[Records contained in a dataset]
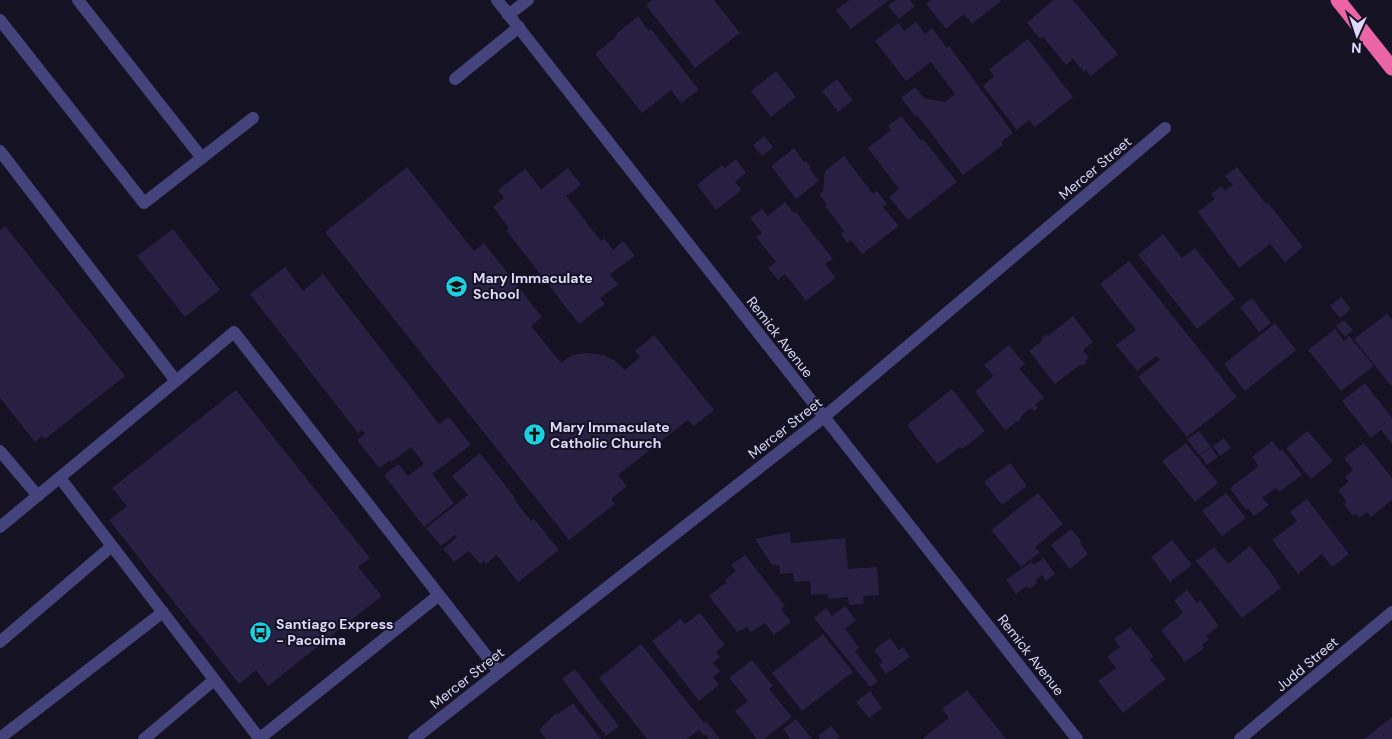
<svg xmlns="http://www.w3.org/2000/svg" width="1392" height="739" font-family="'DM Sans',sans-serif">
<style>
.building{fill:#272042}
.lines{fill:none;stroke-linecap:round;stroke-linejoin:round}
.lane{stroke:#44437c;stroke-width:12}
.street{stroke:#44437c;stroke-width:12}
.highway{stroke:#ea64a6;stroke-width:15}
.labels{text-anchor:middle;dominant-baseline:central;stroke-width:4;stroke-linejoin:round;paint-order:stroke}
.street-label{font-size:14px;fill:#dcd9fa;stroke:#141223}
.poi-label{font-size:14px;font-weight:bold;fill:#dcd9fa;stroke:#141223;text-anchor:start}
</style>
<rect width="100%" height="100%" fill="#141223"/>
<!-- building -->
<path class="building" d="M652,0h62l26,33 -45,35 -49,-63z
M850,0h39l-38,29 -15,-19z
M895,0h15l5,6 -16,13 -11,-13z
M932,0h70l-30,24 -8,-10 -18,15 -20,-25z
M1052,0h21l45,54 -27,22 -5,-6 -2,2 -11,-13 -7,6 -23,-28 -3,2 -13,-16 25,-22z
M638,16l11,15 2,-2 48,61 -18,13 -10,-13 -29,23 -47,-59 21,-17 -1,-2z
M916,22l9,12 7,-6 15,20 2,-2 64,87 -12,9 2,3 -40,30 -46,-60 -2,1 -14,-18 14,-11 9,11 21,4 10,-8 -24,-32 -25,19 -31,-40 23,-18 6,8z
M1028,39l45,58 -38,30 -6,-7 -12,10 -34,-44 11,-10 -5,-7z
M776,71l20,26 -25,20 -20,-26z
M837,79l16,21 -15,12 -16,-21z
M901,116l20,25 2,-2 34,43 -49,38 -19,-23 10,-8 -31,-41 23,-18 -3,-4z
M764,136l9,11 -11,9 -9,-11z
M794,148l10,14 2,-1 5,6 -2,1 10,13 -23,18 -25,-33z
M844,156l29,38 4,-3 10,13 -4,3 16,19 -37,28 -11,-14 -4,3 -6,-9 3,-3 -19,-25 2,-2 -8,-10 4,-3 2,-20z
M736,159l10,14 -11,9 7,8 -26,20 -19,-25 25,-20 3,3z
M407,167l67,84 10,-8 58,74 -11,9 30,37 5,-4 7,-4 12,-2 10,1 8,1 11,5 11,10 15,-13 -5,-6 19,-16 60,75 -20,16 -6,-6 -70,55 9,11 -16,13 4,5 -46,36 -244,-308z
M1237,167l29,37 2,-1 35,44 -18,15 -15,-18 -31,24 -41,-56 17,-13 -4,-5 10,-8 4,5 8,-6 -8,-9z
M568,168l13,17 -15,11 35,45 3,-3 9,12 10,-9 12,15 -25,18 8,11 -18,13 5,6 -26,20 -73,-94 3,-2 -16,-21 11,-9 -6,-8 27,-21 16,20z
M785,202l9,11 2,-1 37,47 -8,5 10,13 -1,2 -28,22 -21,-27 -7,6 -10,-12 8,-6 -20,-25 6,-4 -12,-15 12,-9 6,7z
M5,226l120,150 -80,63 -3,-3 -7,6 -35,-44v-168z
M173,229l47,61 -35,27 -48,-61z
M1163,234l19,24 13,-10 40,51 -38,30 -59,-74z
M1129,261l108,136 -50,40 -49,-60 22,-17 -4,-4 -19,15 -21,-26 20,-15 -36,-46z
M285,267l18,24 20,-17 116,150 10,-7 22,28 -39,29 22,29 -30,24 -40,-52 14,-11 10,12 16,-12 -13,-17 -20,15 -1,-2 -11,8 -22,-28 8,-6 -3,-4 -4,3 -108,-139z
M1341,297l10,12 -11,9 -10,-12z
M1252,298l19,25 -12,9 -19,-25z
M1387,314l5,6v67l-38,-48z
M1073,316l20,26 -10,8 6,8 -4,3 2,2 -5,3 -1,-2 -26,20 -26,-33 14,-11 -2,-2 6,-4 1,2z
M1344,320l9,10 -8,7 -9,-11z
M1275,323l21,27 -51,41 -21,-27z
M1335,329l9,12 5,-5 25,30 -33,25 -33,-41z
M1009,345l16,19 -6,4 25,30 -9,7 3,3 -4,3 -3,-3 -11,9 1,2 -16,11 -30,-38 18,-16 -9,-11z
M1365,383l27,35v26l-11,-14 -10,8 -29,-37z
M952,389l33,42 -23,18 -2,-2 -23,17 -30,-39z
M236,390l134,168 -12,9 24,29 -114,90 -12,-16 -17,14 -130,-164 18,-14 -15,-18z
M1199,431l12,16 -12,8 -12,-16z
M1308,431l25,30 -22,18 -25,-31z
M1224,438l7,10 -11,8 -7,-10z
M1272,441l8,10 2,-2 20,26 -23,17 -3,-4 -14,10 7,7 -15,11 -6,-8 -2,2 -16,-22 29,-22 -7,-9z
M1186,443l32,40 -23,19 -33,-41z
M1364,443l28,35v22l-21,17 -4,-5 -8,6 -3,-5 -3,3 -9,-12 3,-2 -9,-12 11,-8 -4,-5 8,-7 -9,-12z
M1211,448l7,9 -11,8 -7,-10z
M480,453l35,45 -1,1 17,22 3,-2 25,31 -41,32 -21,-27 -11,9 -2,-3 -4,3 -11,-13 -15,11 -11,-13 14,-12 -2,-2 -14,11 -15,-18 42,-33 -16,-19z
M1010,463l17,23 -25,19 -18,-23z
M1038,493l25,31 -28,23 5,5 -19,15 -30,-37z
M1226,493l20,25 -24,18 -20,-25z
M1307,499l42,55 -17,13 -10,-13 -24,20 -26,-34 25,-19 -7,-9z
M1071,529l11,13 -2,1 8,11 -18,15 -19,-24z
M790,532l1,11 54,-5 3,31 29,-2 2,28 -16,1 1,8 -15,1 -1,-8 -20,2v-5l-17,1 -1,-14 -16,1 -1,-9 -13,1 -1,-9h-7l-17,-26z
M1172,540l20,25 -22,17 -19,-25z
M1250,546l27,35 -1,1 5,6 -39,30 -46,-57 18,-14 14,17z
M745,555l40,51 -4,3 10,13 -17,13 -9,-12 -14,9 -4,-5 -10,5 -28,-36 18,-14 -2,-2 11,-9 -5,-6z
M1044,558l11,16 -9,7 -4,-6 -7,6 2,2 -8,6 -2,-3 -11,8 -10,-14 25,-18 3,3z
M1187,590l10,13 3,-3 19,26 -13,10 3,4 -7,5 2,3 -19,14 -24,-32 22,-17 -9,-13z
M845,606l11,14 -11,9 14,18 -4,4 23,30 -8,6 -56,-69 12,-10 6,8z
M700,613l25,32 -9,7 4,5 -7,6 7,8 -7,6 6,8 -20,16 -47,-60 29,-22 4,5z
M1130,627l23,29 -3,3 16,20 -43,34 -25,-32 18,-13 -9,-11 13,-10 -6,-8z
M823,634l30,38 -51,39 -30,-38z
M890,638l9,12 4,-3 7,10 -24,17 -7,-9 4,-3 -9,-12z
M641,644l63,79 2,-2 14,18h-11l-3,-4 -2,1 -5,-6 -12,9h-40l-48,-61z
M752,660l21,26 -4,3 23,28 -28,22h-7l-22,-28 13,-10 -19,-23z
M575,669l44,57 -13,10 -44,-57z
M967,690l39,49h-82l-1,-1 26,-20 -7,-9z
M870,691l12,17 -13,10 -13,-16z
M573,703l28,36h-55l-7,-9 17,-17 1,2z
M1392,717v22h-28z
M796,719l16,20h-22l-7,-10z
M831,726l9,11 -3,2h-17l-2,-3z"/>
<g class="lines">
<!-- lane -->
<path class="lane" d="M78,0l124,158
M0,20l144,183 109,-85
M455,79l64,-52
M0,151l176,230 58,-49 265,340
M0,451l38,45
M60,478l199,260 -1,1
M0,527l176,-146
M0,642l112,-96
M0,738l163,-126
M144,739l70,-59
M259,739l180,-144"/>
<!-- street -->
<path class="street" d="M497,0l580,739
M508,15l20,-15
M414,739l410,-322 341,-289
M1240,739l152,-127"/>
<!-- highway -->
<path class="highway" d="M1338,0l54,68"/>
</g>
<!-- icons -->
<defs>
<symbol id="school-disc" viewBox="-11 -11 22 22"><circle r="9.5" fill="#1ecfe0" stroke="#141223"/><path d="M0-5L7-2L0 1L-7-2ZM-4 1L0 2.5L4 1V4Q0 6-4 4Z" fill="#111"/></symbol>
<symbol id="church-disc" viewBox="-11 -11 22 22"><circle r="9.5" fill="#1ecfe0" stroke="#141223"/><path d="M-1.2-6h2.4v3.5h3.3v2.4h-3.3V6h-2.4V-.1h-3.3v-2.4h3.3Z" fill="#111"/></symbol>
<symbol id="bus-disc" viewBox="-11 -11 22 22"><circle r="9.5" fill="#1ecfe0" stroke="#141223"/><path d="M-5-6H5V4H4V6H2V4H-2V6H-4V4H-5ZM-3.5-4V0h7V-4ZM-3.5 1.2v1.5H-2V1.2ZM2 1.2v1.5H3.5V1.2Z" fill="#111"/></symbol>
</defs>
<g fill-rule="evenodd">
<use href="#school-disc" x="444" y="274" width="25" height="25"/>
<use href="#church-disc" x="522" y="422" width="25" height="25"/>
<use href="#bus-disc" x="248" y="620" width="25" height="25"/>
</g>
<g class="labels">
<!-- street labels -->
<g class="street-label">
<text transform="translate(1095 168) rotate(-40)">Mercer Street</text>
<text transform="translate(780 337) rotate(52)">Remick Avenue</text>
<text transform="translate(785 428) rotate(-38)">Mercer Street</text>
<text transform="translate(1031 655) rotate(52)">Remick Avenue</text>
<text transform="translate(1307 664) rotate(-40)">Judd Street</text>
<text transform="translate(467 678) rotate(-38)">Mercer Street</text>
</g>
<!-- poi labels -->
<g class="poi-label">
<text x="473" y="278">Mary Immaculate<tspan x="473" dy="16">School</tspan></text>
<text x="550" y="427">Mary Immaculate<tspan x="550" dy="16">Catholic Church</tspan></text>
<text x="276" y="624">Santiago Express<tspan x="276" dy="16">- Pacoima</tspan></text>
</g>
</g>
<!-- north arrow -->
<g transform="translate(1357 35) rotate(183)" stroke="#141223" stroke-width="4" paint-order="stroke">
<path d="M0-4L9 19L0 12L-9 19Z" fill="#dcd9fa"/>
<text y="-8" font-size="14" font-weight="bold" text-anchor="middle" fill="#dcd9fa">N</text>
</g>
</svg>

## PROBLEM TO WORK ON
Pick from the records each line that contains the word "lines" and show it.

## ANSWER SPACE
.lines{fill:none;stroke-linecap:round;stroke-linejoin:round}
<g class="lines">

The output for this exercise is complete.